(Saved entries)
▼
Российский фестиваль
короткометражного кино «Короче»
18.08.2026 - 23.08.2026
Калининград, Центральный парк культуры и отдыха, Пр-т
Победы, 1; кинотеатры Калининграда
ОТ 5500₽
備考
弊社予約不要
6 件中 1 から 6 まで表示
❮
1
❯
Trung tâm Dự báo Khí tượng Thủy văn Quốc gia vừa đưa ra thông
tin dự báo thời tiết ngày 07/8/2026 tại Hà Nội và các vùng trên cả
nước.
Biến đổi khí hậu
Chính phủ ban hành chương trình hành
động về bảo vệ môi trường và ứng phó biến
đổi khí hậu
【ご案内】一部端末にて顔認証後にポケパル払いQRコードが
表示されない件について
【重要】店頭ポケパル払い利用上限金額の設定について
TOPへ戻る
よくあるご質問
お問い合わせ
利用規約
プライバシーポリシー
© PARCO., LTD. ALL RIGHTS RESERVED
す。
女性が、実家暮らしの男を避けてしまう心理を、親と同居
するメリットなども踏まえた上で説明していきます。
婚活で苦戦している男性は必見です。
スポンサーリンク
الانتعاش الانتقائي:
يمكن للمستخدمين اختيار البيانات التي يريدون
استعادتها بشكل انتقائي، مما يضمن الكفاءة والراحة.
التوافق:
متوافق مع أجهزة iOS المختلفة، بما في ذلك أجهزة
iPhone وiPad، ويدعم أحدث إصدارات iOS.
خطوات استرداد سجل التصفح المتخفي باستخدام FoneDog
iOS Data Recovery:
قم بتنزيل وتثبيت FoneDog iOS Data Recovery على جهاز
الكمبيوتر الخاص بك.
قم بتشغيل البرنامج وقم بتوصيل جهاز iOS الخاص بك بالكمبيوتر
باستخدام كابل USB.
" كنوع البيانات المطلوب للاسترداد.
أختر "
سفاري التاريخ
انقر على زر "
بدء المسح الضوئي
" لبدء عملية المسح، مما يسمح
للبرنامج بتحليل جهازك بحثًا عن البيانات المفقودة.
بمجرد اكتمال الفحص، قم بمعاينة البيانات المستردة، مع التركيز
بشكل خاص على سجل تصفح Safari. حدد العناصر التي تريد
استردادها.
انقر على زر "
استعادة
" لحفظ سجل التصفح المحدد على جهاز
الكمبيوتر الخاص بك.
▲
▶ **Task details**
A line qualifies when it holds the word "Data"; report all qualifying lines from the records above.

▶ **Result of this exercise**
iOS Data Recovery:
قم بتنزيل وتثبيت FoneDog iOS Data Recovery على جهاز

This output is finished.